Even dead, he looked quite handsome in this position, gravity pulling back the loose, wrinkled skin of his face, smoothing away eighty-four years of pain and smiles and worries.
Lily stood over him for a moment, wincing when the raindrops plopped noisily onto his eyes.
I hate eyedrops.
Morey, hold still. Stop blinking. Stop blinking, she says, while she pours chemicals into my eyes.
Hush. It's not chemicals. Natural tears, see? It says so right on the bottle.
You expect a blind man to read?
A little grain of sand in your eye and suddenly you're blind. Big tough guy. And they're not natural tears. What do they do? Go to funerals and hold little bottles under crying people? No, they mix chemicals together and call it natural tears. It's false advertising, is what it is. These are unnatural tears. A little bottle of lies.
Shut up, old man.
This is the thing, Lily. Nothing should pretend to be what it's not. Everything should have a big label that says what it is so there's no confusion. Like the fertilizer we used on the bedding plants that year that killed all our ladybugs, what was it called?
Plant So Green.
Right. So it should have been called Plant So Green Ladybug So Dead. Forget the tiny print on the back you can't read. Real truth in labeling, that's what we need. This is a good rule. God should follow such a rule.

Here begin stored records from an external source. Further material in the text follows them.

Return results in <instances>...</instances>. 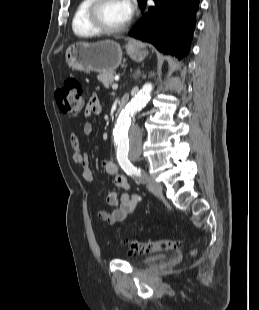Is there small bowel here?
Wrapping results in <instances>:
<instances>
[{
	"mask_svg": "<svg viewBox=\"0 0 259 310\" xmlns=\"http://www.w3.org/2000/svg\"><path fill=\"white\" fill-rule=\"evenodd\" d=\"M103 110L104 105L99 98L96 95H92L86 106V114L100 115ZM83 132L89 135L92 132L91 124H85ZM70 143L72 150L71 158L75 164L79 165L82 178L88 183L93 182L94 175L89 167L88 156L82 153L81 140L76 133L71 134ZM101 166L104 172L114 177V183L118 188L123 190L129 189L128 180L119 173L118 167L113 161L105 159L101 162ZM139 201L140 198L137 195H131L128 192L118 194L116 191H111L106 197V202L109 206L115 207V209L112 212L99 210L97 212L98 218L110 225L125 221L135 214Z\"/></svg>",
	"mask_w": 259,
	"mask_h": 310,
	"instance_id": "1",
	"label": "small bowel"
}]
</instances>
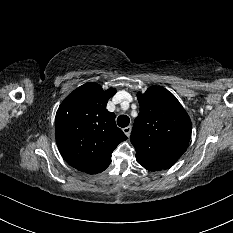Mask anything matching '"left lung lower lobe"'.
<instances>
[{"label":"left lung lower lobe","mask_w":233,"mask_h":233,"mask_svg":"<svg viewBox=\"0 0 233 233\" xmlns=\"http://www.w3.org/2000/svg\"><path fill=\"white\" fill-rule=\"evenodd\" d=\"M140 165H142L144 168H146L147 170H150V171H160L159 169L155 168V167H151V166H148V165H145L141 162H138Z\"/></svg>","instance_id":"1"}]
</instances>
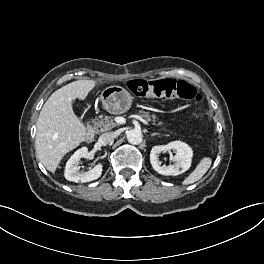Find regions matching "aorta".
Returning a JSON list of instances; mask_svg holds the SVG:
<instances>
[{
	"label": "aorta",
	"instance_id": "aorta-1",
	"mask_svg": "<svg viewBox=\"0 0 264 264\" xmlns=\"http://www.w3.org/2000/svg\"><path fill=\"white\" fill-rule=\"evenodd\" d=\"M142 132L138 129L129 130L127 133V140L133 145H138L142 142Z\"/></svg>",
	"mask_w": 264,
	"mask_h": 264
}]
</instances>
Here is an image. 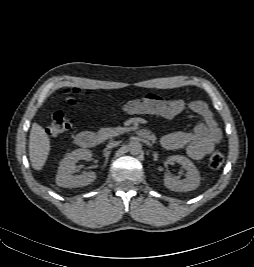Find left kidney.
Instances as JSON below:
<instances>
[{
  "instance_id": "1",
  "label": "left kidney",
  "mask_w": 254,
  "mask_h": 267,
  "mask_svg": "<svg viewBox=\"0 0 254 267\" xmlns=\"http://www.w3.org/2000/svg\"><path fill=\"white\" fill-rule=\"evenodd\" d=\"M169 163H179L186 169V178L177 180L169 175L164 178V185L176 192H188L195 190L199 187L201 177L198 169L190 159L181 155H173L168 158Z\"/></svg>"
}]
</instances>
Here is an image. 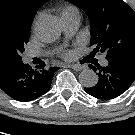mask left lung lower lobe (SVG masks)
I'll use <instances>...</instances> for the list:
<instances>
[{
	"label": "left lung lower lobe",
	"instance_id": "0a47b994",
	"mask_svg": "<svg viewBox=\"0 0 135 135\" xmlns=\"http://www.w3.org/2000/svg\"><path fill=\"white\" fill-rule=\"evenodd\" d=\"M89 65L98 73V83L84 89L89 95L103 100L114 99L123 94L135 80V65L110 59L105 67Z\"/></svg>",
	"mask_w": 135,
	"mask_h": 135
}]
</instances>
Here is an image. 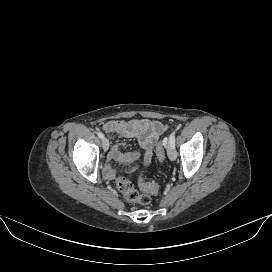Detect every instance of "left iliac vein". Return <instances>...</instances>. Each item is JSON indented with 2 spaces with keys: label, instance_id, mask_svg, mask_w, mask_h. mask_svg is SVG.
<instances>
[{
  "label": "left iliac vein",
  "instance_id": "1",
  "mask_svg": "<svg viewBox=\"0 0 272 272\" xmlns=\"http://www.w3.org/2000/svg\"><path fill=\"white\" fill-rule=\"evenodd\" d=\"M167 154L170 160H175L177 157L176 150L171 144L167 146Z\"/></svg>",
  "mask_w": 272,
  "mask_h": 272
}]
</instances>
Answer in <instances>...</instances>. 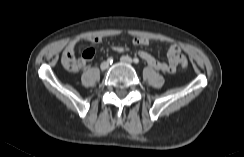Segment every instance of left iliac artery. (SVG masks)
Listing matches in <instances>:
<instances>
[{"instance_id":"44dca946","label":"left iliac artery","mask_w":244,"mask_h":157,"mask_svg":"<svg viewBox=\"0 0 244 157\" xmlns=\"http://www.w3.org/2000/svg\"><path fill=\"white\" fill-rule=\"evenodd\" d=\"M133 61H134L135 64L139 63V59L138 58H134Z\"/></svg>"}]
</instances>
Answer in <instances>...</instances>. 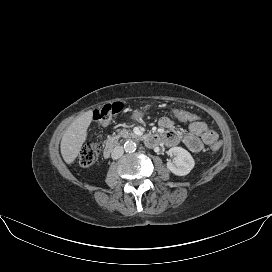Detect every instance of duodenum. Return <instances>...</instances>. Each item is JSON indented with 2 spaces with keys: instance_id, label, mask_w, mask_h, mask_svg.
Instances as JSON below:
<instances>
[{
  "instance_id": "duodenum-1",
  "label": "duodenum",
  "mask_w": 272,
  "mask_h": 272,
  "mask_svg": "<svg viewBox=\"0 0 272 272\" xmlns=\"http://www.w3.org/2000/svg\"><path fill=\"white\" fill-rule=\"evenodd\" d=\"M144 140L148 145L155 147L158 146L160 142V137L157 134H148L144 137ZM117 145H118L117 139L112 138L108 140L103 150V156L105 158H108Z\"/></svg>"
}]
</instances>
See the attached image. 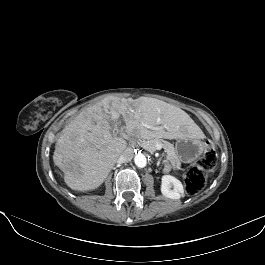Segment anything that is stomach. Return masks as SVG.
Returning <instances> with one entry per match:
<instances>
[{"label":"stomach","instance_id":"stomach-1","mask_svg":"<svg viewBox=\"0 0 265 265\" xmlns=\"http://www.w3.org/2000/svg\"><path fill=\"white\" fill-rule=\"evenodd\" d=\"M175 151L180 161L191 163L202 154L203 144L199 138L180 137L176 140Z\"/></svg>","mask_w":265,"mask_h":265}]
</instances>
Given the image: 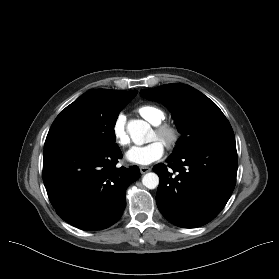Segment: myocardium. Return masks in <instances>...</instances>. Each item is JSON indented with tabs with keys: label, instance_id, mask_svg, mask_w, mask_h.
<instances>
[{
	"label": "myocardium",
	"instance_id": "myocardium-1",
	"mask_svg": "<svg viewBox=\"0 0 279 279\" xmlns=\"http://www.w3.org/2000/svg\"><path fill=\"white\" fill-rule=\"evenodd\" d=\"M154 132L156 138L160 140L168 149L174 148L180 139L179 130L168 123H160L155 125Z\"/></svg>",
	"mask_w": 279,
	"mask_h": 279
}]
</instances>
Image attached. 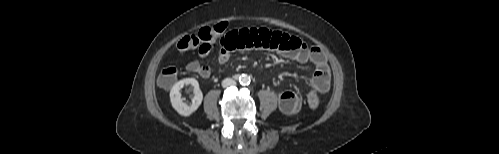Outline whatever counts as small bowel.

What can I say? He made a big mistake there. Would it have been such a problem for Him to make things look like what they are? I mean, He's God, right? This is something He could do. Think about it. You've got a guy at the door with this great smile and nice face and you let him in and he kills your whole family. This is God's mistake. Evil should look evil. Then you don't let it in.

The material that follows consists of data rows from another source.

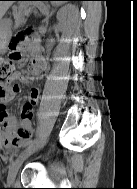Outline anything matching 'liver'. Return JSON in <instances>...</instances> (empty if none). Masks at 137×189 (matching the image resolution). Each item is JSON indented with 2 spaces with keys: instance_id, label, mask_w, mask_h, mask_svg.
<instances>
[{
  "instance_id": "liver-1",
  "label": "liver",
  "mask_w": 137,
  "mask_h": 189,
  "mask_svg": "<svg viewBox=\"0 0 137 189\" xmlns=\"http://www.w3.org/2000/svg\"><path fill=\"white\" fill-rule=\"evenodd\" d=\"M12 5V1H0V20Z\"/></svg>"
}]
</instances>
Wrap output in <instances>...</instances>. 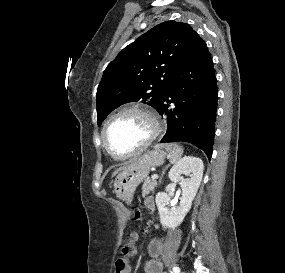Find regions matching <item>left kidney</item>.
Instances as JSON below:
<instances>
[{"mask_svg": "<svg viewBox=\"0 0 285 273\" xmlns=\"http://www.w3.org/2000/svg\"><path fill=\"white\" fill-rule=\"evenodd\" d=\"M204 165L200 158L185 156L181 158L169 171V179L178 183L182 189L180 205L170 210L166 207L170 197L165 192L156 195V205L163 228L175 229L179 226L192 206L203 176ZM182 175L188 178H183Z\"/></svg>", "mask_w": 285, "mask_h": 273, "instance_id": "5707ae66", "label": "left kidney"}]
</instances>
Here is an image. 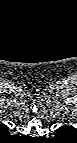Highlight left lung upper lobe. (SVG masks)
I'll use <instances>...</instances> for the list:
<instances>
[{
  "label": "left lung upper lobe",
  "mask_w": 77,
  "mask_h": 143,
  "mask_svg": "<svg viewBox=\"0 0 77 143\" xmlns=\"http://www.w3.org/2000/svg\"><path fill=\"white\" fill-rule=\"evenodd\" d=\"M58 130H60V131H62V133H64L65 131H67V128L66 127L65 128H60Z\"/></svg>",
  "instance_id": "obj_1"
}]
</instances>
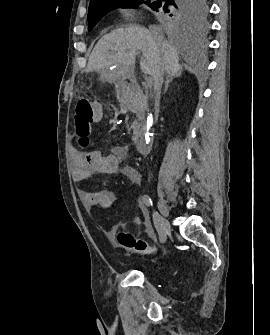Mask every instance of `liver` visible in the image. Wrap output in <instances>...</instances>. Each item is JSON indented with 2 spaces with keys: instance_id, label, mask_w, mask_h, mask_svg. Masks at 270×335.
Masks as SVG:
<instances>
[{
  "instance_id": "obj_1",
  "label": "liver",
  "mask_w": 270,
  "mask_h": 335,
  "mask_svg": "<svg viewBox=\"0 0 270 335\" xmlns=\"http://www.w3.org/2000/svg\"><path fill=\"white\" fill-rule=\"evenodd\" d=\"M138 52H142L144 58L140 64L144 74L154 76L158 72H166L175 78L181 76L177 48L165 42L163 36L155 40L150 30L143 26L117 28L102 36L89 56L85 72H103L116 66L122 80H125L134 74Z\"/></svg>"
}]
</instances>
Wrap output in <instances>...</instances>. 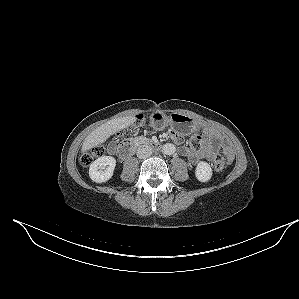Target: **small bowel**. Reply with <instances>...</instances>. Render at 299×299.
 Instances as JSON below:
<instances>
[{
    "instance_id": "1",
    "label": "small bowel",
    "mask_w": 299,
    "mask_h": 299,
    "mask_svg": "<svg viewBox=\"0 0 299 299\" xmlns=\"http://www.w3.org/2000/svg\"><path fill=\"white\" fill-rule=\"evenodd\" d=\"M171 138L177 144L182 143V137L172 131ZM202 147L194 149L192 147L180 146V154L186 156L192 164H197L201 160L213 161L218 149L221 147L228 162L233 160V150L226 140L222 138L220 133L214 129L202 130Z\"/></svg>"
}]
</instances>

You, of all people, should know it's not that simple.
It's exactly that simple.
Lily took a breath, then sat on her heels--a young posture for such an old woman, but her knees were still good, still strong and flexible. She couldn't get Morey's eyes to close all the way, and with them open only a slit, he looked sinister. It was the first thing that had frightened Lily in a very long time. She wouldn't look at them as she pushed back the darkened silver hair the rain had plastered to his skull.
One of her fingers slipped into a hole on the side of his head and she froze. "Oh, no," she whispered, then rose quickly, wiping her fingers on her overalls.

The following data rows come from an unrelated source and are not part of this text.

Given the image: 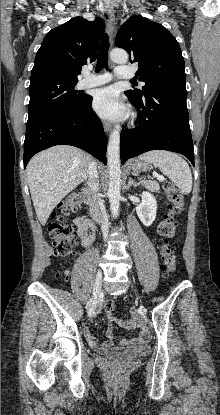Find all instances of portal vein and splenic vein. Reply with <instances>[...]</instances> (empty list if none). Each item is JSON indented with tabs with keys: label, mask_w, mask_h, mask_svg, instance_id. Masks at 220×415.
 I'll list each match as a JSON object with an SVG mask.
<instances>
[{
	"label": "portal vein and splenic vein",
	"mask_w": 220,
	"mask_h": 415,
	"mask_svg": "<svg viewBox=\"0 0 220 415\" xmlns=\"http://www.w3.org/2000/svg\"><path fill=\"white\" fill-rule=\"evenodd\" d=\"M160 179H163V176H159Z\"/></svg>",
	"instance_id": "1"
}]
</instances>
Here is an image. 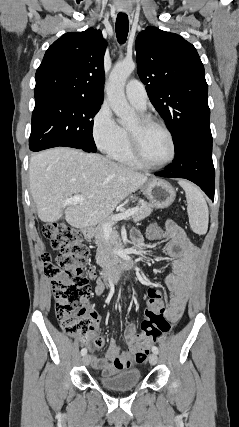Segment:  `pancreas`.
<instances>
[{
    "label": "pancreas",
    "instance_id": "1",
    "mask_svg": "<svg viewBox=\"0 0 239 427\" xmlns=\"http://www.w3.org/2000/svg\"><path fill=\"white\" fill-rule=\"evenodd\" d=\"M139 204L140 207L138 211L132 215L134 222L141 221L144 218L148 217L154 208L151 203L145 202L143 200H140ZM105 223H110L111 226H113L115 224V221L111 220V218H108L104 222L100 223L94 231L96 244L98 246L96 260L97 263L102 266L111 265L114 263V253L112 251L111 244L116 239L115 232H112L110 240L106 238L103 230V225Z\"/></svg>",
    "mask_w": 239,
    "mask_h": 427
}]
</instances>
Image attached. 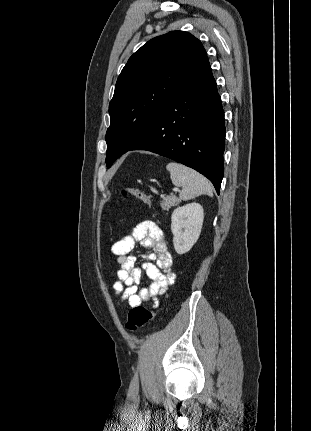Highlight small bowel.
Instances as JSON below:
<instances>
[{"label":"small bowel","mask_w":311,"mask_h":431,"mask_svg":"<svg viewBox=\"0 0 311 431\" xmlns=\"http://www.w3.org/2000/svg\"><path fill=\"white\" fill-rule=\"evenodd\" d=\"M137 243L152 249L146 256L149 262L143 265V269L136 267V257L131 254ZM112 253L117 257L120 266L116 273L115 292L132 308L148 300H153L157 306L158 298L167 291L175 279L172 272V257L160 226L152 220L141 221L131 233L114 243ZM143 270L151 279V283L147 288L139 289L138 284Z\"/></svg>","instance_id":"small-bowel-1"}]
</instances>
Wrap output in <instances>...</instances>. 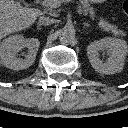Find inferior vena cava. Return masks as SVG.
Segmentation results:
<instances>
[{"label":"inferior vena cava","instance_id":"602c4592","mask_svg":"<svg viewBox=\"0 0 128 128\" xmlns=\"http://www.w3.org/2000/svg\"><path fill=\"white\" fill-rule=\"evenodd\" d=\"M54 19L53 18H50L48 16H41L39 18V24L40 25H51L54 23Z\"/></svg>","mask_w":128,"mask_h":128}]
</instances>
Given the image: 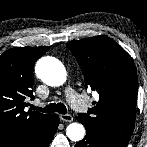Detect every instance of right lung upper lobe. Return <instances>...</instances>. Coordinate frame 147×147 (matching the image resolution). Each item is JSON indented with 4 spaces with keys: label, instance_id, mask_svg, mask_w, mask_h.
<instances>
[{
    "label": "right lung upper lobe",
    "instance_id": "obj_1",
    "mask_svg": "<svg viewBox=\"0 0 147 147\" xmlns=\"http://www.w3.org/2000/svg\"><path fill=\"white\" fill-rule=\"evenodd\" d=\"M48 46L15 47L0 56V147H11L42 130L52 114L25 111L33 99V66Z\"/></svg>",
    "mask_w": 147,
    "mask_h": 147
}]
</instances>
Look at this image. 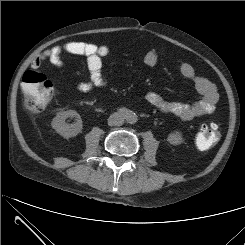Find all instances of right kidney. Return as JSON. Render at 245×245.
Masks as SVG:
<instances>
[{
    "mask_svg": "<svg viewBox=\"0 0 245 245\" xmlns=\"http://www.w3.org/2000/svg\"><path fill=\"white\" fill-rule=\"evenodd\" d=\"M69 117H76L77 122L74 124H67L65 120ZM51 125L57 133L68 139L78 135L83 128L82 120L75 110H67L59 112L52 120Z\"/></svg>",
    "mask_w": 245,
    "mask_h": 245,
    "instance_id": "1",
    "label": "right kidney"
}]
</instances>
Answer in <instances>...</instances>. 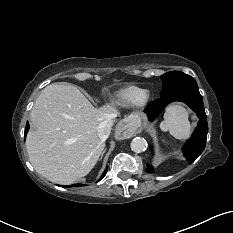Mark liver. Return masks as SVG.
I'll list each match as a JSON object with an SVG mask.
<instances>
[{"label":"liver","mask_w":233,"mask_h":233,"mask_svg":"<svg viewBox=\"0 0 233 233\" xmlns=\"http://www.w3.org/2000/svg\"><path fill=\"white\" fill-rule=\"evenodd\" d=\"M110 114H119L114 105L95 108L73 85L45 87L31 110L34 129L26 138L35 171L62 185L86 176L105 147L98 132Z\"/></svg>","instance_id":"obj_1"}]
</instances>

"I told you so, Morey," she scolded her husband one last time. "I told you so."
April in Minnesota was always unpredictable, but once every decade or so, it got downright sadistic, fluctuating wildly between tantalizing promises of spring and the last, angry death throes of a stubborn winter that had no intention of going quietly.
It had been just such a year. Last week, a freak snowstorm had blustered in on what had been the warmest April on record, scaring the hell out of the budding trees and launching statewide discussions of a mass migration to Florida.
But spring had eventually prevailed, and right now she was busy playing kiss-and-make-up, and doing a damn fine job of it. The mercury was pushing seventy-five, the snow-stunned flora had rallied with a shameless explosion of neon green, and best of all, the mother lode of mosquito larvae was still percolating in the lakes and swamps. Giddy, sun-starved Minnesotans were out in force, cherishing the temporary delusion that the state was actually habitable.